** Source extract **
About a proof of the Adequacy of Natural Deduction for Propositional Logic

Question

In Mathematical Logic by Chiswell and Hodges, section 3.10 page 89 proves the following theorem:

Theorem 3.10.1 (Adequacy of Natural Deduction for Propositional Logic)

Let $\Gamma$ be a set of formulas of $\text{LP}(\sigma)$ and $\psi$ a formula of $\text{LP}(\sigma)$. If $\Gamma\models_\sigma\psi$ then $\Gamma\vdash_\sigma\psi$.

Before moving to the proof of the lemmas for the theorem as well as the theorem itself, the authors said:

Although what was said looks natural to me by intuition, I tried to find a mathematical justification: Why is it true that if $\Gamma\vdash_\sigma\psi$ and $\psi \,\,eq\,\,\phi$ (which means $\psi$ is logically equivalent to $\phi$) then $\Gamma\vdash_\sigma\phi$ ?

Proving this property (call it (*)) would justify that we can indeed use the stripped-down version of $\text{LP}$, because in this case, if we prove Theorem 3.10.1 for formulas of $\text{LP}$ which contains only $\land$,$\lnot$ and $\perp$ as truth functions, then if $\psi\in\text{LP}(\sigma)$ then we can take a logically equivalent formula to it, call it $\phi$, which contains only $\land$,$\lnot$ and $\perp$ as truth functions, and then apply Theorem 3.10.1 to $\phi$ (note that since $\psi\,\,eq\,\,\phi$, we have $\Gamma\models_\sigma\psi$ if and only if $\Gamma\models_\sigma\phi$), we would have $\Gamma\vdash_\sigma\phi$ and thus, using (*), we would conclude that $\Gamma\vdash_\sigma\psi$.

** Data excerpt **
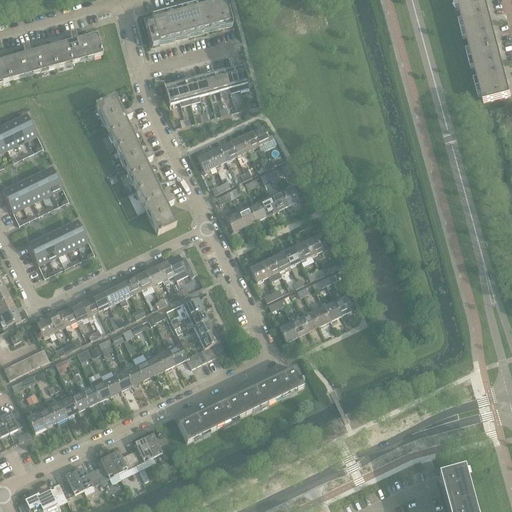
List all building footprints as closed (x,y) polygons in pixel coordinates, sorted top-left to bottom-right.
[(485,0),(456,0),(484,105),(511,98),(485,0)] [(144,20),(150,43),(148,44),(150,51),(160,49),(160,48),(175,44),(189,40),(204,36),(203,36),(218,32),(232,28),(232,27),(226,2),(225,2),(225,3),(182,14),(182,10),(144,20)] [(72,44),(51,49),(57,70),(103,57),(97,37),(77,42),(75,34),(70,36),(72,44)] [(25,56),(5,62),(11,82),(57,70),(51,49),(30,55),(28,47),(23,49),(25,56)] [(0,85),(11,82),(5,62),(0,63),(0,85)] [(243,66),(233,69),(240,93),(250,90),(248,84),(250,83),(246,70),(244,70),(243,66),(242,66),(243,66)] [(233,69),(223,72),(228,91),(230,96),(240,93),(233,69)] [(223,72),(213,74),(219,94),(228,91),(223,72)] [(213,74),(204,77),(209,96),(219,94),(213,74)] [(204,77),(194,80),(199,99),(209,96),(204,77)] [(194,80),(184,83),(190,107),(200,104),(199,99),(194,80)] [(184,83),(174,85),(179,105),(181,109),(190,107),(184,83)] [(164,87),(167,100),(166,100),(167,105),(168,105),(169,108),(170,108),(170,107),(179,105),(174,85),(164,88),(164,87)] [(95,108),(116,151),(135,142),(126,122),(133,119),(130,114),(123,118),(114,99),(95,108)] [(27,118),(17,123),(26,142),(36,137),(27,118)] [(17,123),(7,128),(16,147),(26,142),(17,123)] [(7,128),(0,131),(0,137),(7,152),(16,147),(7,128)] [(263,130),(252,135),(258,149),(261,155),(273,150),(270,144),(268,141),(270,140),(266,133),(265,133),(263,130)] [(252,135),(241,140),(248,154),(251,160),(261,155),(258,149),(252,135)] [(241,140),(230,145),(237,159),(248,154),(241,140)] [(135,142),(116,151),(136,194),(155,185),(146,165),(153,162),(151,157),(144,160),(135,142)] [(230,145),(219,151),(226,165),(237,159),(230,145)] [(219,151),(208,156),(215,170),(218,176),(229,171),(226,165),(219,151)] [(208,156),(197,161),(204,175),(215,170),(208,156)] [(289,167),(282,170),(284,177),(292,174),(289,167)] [(53,171),(42,176),(52,195),(62,190),(53,171)] [(42,176),(33,181),(42,200),(52,195),(42,176)] [(33,181),(23,186),(32,205),(42,200),(33,181)] [(155,185),(136,194),(157,237),(176,228),(167,209),(174,205),(172,201),(165,204),(155,185)] [(23,186),(13,190),(22,209),(32,205),(23,186)] [(226,192),(223,186),(212,191),(215,198),(226,192)] [(297,187),(281,195),(287,209),(299,204),(295,197),(301,195),(297,187)] [(13,190),(3,195),(12,214),(22,209),(13,190)] [(230,201),(227,195),(216,200),(219,207),(230,201)] [(281,195),(270,200),(277,214),(287,209),(281,195)] [(270,200),(259,206),(266,219),(277,214),(270,200)] [(259,206),(248,211),(255,225),(266,219),(259,206)] [(248,211),(238,216),(244,230),(255,225),(248,211)] [(244,230),(238,216),(226,221),(233,235),(244,230)] [(78,224),(68,229),(77,248),(87,243),(78,224)] [(68,229),(58,234),(67,253),(77,248),(68,229)] [(58,234),(49,239),(58,258),(67,253),(58,234)] [(49,239),(39,243),(48,262),(58,258),(49,239)] [(316,240),(304,245),(311,259),(322,253),(316,240)] [(39,243),(29,248),(38,267),(48,262),(39,243)] [(304,245),(294,250),(300,264),(311,259),(304,245)] [(294,250),(283,255),(290,269),(300,264),(294,250)] [(272,261),(279,275),(280,277),(285,275),(284,272),(290,269),(283,255),(272,261)] [(167,264),(174,278),(176,284),(189,277),(191,280),(197,277),(189,261),(183,264),(186,271),(185,272),(178,259),(167,264)] [(272,261),(261,266),(268,280),(279,275),(272,261)] [(167,264),(156,269),(163,283),(174,278),(167,264)] [(268,280),(261,266),(250,271),(257,285),(268,280)] [(156,269),(146,275),(152,288),(163,283),(156,269)] [(146,275),(135,280),(141,294),(152,288),(146,275)] [(334,277),(323,282),(326,288),(337,283),(334,277)] [(135,280),(124,285),(130,299),(141,294),(135,280)] [(124,285),(113,290),(120,304),(122,310),(127,307),(125,302),(130,299),(124,285)] [(5,289),(0,290),(0,304),(10,300),(5,289)] [(113,290),(102,295),(109,309),(120,304),(113,290)] [(278,300),(275,294),(264,299),(267,305),(278,300)] [(102,295),(91,301),(98,315),(109,309),(102,295)] [(10,300),(0,304),(0,314),(1,317),(15,310),(10,300)] [(345,300),(334,305),(341,319),(352,314),(345,300)] [(91,301),(81,306),(87,320),(88,321),(93,319),(93,317),(98,315),(91,301)] [(183,308),(188,320),(204,312),(199,301),(183,308)] [(283,309),(280,303),(268,308),(271,315),(283,309)] [(334,305),(323,310),(330,324),(341,319),(334,305)] [(81,306),(70,311),(76,325),(87,320),(81,306)] [(15,310),(1,317),(4,322),(0,324),(3,330),(6,328),(15,324),(15,326),(19,324),(19,322),(20,321),(15,310)] [(323,310),(312,315),(319,329),(330,324),(323,310)] [(70,311),(59,316),(66,330),(76,325),(70,311)] [(204,312),(188,320),(194,330),(209,323),(204,312)] [(153,321),(155,326),(166,320),(164,315),(153,321)] [(291,326),(297,340),(308,335),(301,321),(299,315),(288,320),(291,326)] [(312,315),(301,321),(308,335),(319,329),(312,315)] [(59,316),(48,321),(55,335),(66,330),(59,316)] [(48,321),(37,327),(44,341),(49,338),(50,341),(50,342),(50,343),(52,344),(58,341),(55,335),(48,321)] [(209,323),(194,330),(199,341),(214,334),(209,323)] [(297,340),(291,326),(280,331),(286,345),(297,340)] [(143,333),(140,327),(131,331),(134,337),(143,333)] [(131,331),(122,336),(126,342),(134,338),(131,331)] [(218,357),(224,354),(220,345),(214,334),(199,341),(204,352),(208,351),(213,348),(218,357)] [(10,340),(11,342),(14,347),(21,344),(18,336),(10,340)] [(120,337),(112,341),(115,346),(123,342),(120,337)] [(109,342),(99,347),(99,348),(101,353),(112,347),(109,342)] [(69,347),(62,350),(65,357),(72,353),(69,347)] [(99,348),(91,351),(94,358),(102,355),(101,353),(99,348)] [(179,348),(168,353),(176,369),(187,363),(186,361),(179,348)] [(218,359),(218,357),(213,348),(208,351),(213,361),(218,359)] [(208,351),(204,352),(202,353),(207,364),(213,361),(208,351)] [(44,352),(38,355),(43,367),(49,364),(44,352)] [(87,352),(77,357),(81,364),(91,359),(87,352)] [(168,353),(157,358),(165,374),(176,369),(168,353)] [(202,353),(197,356),(202,367),(207,364),(202,353)] [(38,355),(32,358),(38,369),(43,367),(38,355)] [(197,356),(191,358),(197,369),(202,367),(197,356)] [(32,358),(27,361),(32,372),(38,369),(32,358)] [(157,358),(146,363),(154,379),(165,374),(157,358)] [(191,358),(186,361),(187,363),(191,372),(197,369),(191,358)] [(27,361),(21,363),(27,375),(32,372),(27,361)] [(21,363),(16,366),(21,378),(27,375),(21,363)] [(146,363),(136,369),(143,384),(154,379),(146,363)] [(66,370),(63,364),(55,368),(58,373),(66,370)] [(16,366),(10,369),(15,380),(21,378),(16,366)] [(15,380),(10,369),(4,372),(10,383),(15,380)] [(136,369),(125,374),(132,389),(143,384),(136,369)] [(118,377),(114,379),(122,395),(132,389),(125,374),(123,370),(117,373),(118,377)] [(277,380),(265,385),(274,404),(304,390),(302,386),(304,385),(302,383),(301,383),(295,371),(283,377),(282,375),(276,378),(277,380)] [(34,378),(23,384),(26,390),(37,385),(34,378)] [(114,379),(103,384),(111,400),(122,395),(114,379)] [(12,389),(15,396),(26,390),(23,384),(12,389)] [(103,384),(92,389),(100,405),(111,400),(103,384)] [(248,394),(236,399),(245,418),(274,404),(265,385),(254,391),(253,389),(247,392),(248,394)] [(92,389),(82,395),(89,410),(100,405),(92,389)] [(82,395),(71,400),(78,415),(89,410),(82,395)] [(219,408),(208,413),(217,432),(245,418),(236,399),(225,405),(224,403),(218,406),(219,408)] [(71,400),(60,405),(68,421),(78,415),(71,400)] [(60,405),(49,410),(57,426),(68,421),(60,405)] [(49,410),(38,415),(46,431),(57,426),(49,410)] [(190,421),(178,427),(187,446),(217,432),(208,413),(196,418),(195,416),(189,419),(190,421)] [(11,415),(1,420),(9,436),(19,432),(18,430),(23,428),(17,414),(11,417),(11,415)] [(46,431),(38,415),(27,421),(35,436),(46,431)] [(1,420),(0,420),(0,439),(0,441),(9,436),(1,420)] [(154,438),(144,442),(153,460),(170,452),(165,439),(156,443),(154,438)] [(138,452),(130,456),(136,468),(153,460),(144,442),(135,446),(138,452)] [(119,454),(110,459),(118,477),(136,468),(130,456),(122,460),(119,454)] [(103,469),(95,473),(101,485),(102,487),(107,485),(106,482),(109,481),(112,487),(121,482),(118,477),(110,459),(100,463),(103,469)] [(84,471),(75,475),(84,493),(101,485),(95,473),(87,476),(84,471)] [(144,472),(139,475),(144,485),(149,483),(144,472)] [(68,485),(60,489),(66,502),(84,493),(75,475),(66,480),(68,485)] [(451,511),(476,511),(467,479),(447,484),(444,485),(446,490),(451,511)] [(60,511),(58,508),(67,504),(66,502),(60,489),(59,486),(54,489),(54,491),(39,498),(38,496),(25,503),(29,511),(60,511)]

** Set tasks **
[1] Do these statements agree with the post on natural deduction above? Answer yes or no for each and quote the deciding words of the post.
(a) The theorem appears in section 3.10, on page 89 of the book.
(b) The stripped-down version of $\text{LP}$ keeps only $\land$, $\lor$ and $\perp$ as truth functions.
(c) The writer finds the authors' statement unnatural by intuition.
[2] Rewrite the paragraph of the natural deduction post that begins "Proving this property" as a short list, keeping its main facts.

** Correct answers **
[1]
(a) Yes: "section 3.10 page 89 proves the following theorem".
(b) No: "which contains only $\land$,$\lnot$ and $\perp$ as truth functions".
(c) No: "what was said looks natural to me by intuition".

[2]
- Proving property (*) would justify using the stripped-down version of $\text{LP}$.
- First, prove Theorem 3.10.1 for formulas whose only truth functions are $\land$, $\lnot$ and $\perp$.
- For any $\psi\in\text{LP}(\sigma)$, take a logically equivalent formula $\phi$ that uses only $\land$, $\lnot$ and $\perp$.
- Because $\psi$ and $\phi$ are equivalent, $\Gamma\models_\sigma\psi$ holds if and only if $\Gamma\models_\sigma\phi$ holds.
- Applying Theorem 3.10.1 to $\phi$ gives $\Gamma\vdash_\sigma\phi$.
- Property (*) then yields $\Gamma\vdash_\sigma\psi$.